(Exercise instructions) Pull every line containing "RfTest" out of the listing below.

(Given information)
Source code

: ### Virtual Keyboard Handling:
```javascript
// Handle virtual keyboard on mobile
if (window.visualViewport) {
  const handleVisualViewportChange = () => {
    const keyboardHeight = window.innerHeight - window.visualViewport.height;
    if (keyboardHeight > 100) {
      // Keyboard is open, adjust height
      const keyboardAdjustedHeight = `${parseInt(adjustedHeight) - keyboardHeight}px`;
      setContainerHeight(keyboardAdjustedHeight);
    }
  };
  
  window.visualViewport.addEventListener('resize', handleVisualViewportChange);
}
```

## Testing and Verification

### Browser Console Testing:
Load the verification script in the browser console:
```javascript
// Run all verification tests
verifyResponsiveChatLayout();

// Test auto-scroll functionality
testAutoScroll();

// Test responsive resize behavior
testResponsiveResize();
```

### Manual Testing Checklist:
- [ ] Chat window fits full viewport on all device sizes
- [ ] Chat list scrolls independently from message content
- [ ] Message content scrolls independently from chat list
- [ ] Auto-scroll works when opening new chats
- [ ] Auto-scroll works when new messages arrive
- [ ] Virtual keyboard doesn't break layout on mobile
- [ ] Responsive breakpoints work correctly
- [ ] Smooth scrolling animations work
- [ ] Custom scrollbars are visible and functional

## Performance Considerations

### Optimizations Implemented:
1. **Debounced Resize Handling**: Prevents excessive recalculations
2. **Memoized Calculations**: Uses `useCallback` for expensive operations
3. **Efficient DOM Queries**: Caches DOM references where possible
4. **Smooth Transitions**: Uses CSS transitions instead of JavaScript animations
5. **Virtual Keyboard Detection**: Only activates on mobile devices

* * *

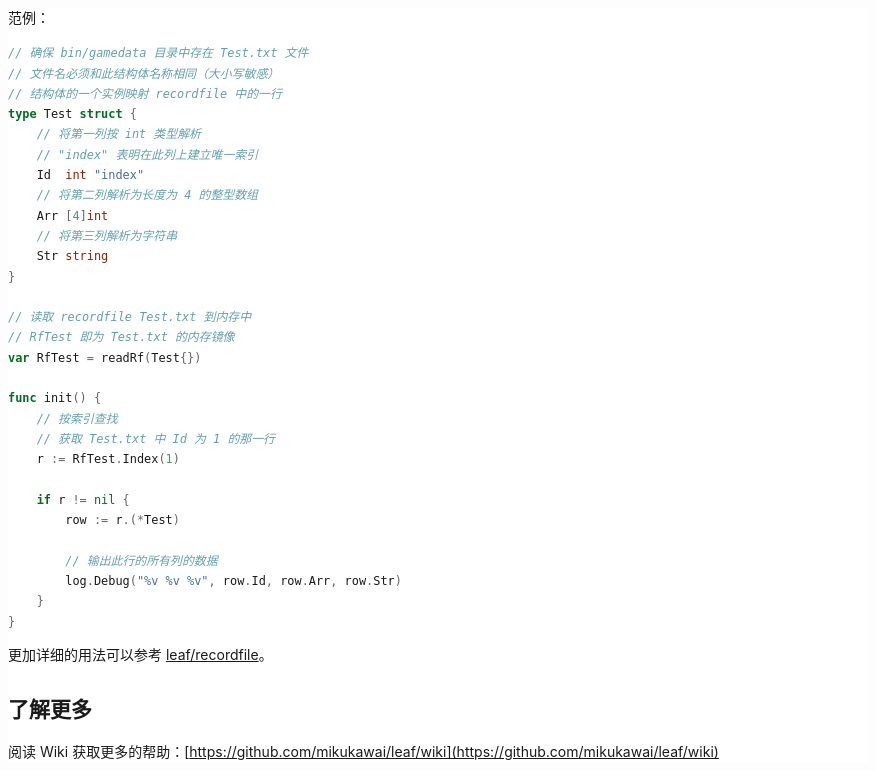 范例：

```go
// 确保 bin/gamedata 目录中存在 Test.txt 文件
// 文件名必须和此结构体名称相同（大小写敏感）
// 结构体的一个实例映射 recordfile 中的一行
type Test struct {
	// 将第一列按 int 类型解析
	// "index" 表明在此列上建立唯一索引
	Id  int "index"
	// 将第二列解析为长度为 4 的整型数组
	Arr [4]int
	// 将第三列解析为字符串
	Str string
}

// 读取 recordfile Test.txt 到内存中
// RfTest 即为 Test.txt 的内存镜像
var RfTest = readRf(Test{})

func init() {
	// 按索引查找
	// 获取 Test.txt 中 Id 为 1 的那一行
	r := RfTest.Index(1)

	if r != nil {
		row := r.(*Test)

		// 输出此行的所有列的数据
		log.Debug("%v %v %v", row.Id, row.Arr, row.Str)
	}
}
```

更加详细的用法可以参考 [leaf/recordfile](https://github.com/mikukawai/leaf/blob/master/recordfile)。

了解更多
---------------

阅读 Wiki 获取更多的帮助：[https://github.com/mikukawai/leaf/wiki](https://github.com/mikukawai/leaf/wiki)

--

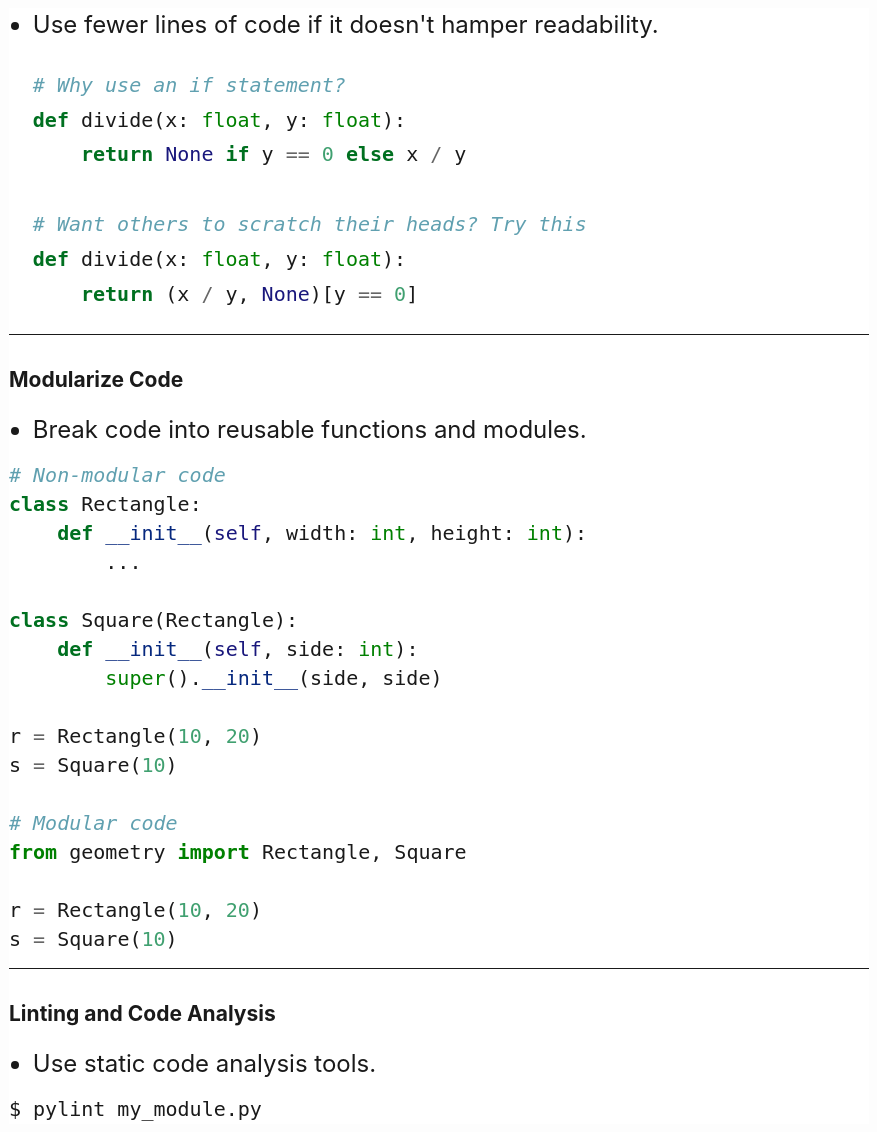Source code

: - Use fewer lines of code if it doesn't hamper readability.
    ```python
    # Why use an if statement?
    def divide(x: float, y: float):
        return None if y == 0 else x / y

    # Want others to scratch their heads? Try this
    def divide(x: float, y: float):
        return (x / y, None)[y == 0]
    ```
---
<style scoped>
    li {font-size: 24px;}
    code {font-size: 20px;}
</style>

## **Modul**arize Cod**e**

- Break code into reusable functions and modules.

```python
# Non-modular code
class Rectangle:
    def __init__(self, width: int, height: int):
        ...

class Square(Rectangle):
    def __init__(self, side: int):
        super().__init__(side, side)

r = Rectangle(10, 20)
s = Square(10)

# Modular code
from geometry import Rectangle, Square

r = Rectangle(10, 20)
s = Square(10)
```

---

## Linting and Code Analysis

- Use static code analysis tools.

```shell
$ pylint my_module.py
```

(Task answer)
// RfTest 即为 Test.txt 的内存镜像
var RfTest = readRf(Test{})
	r := RfTest.Index(1)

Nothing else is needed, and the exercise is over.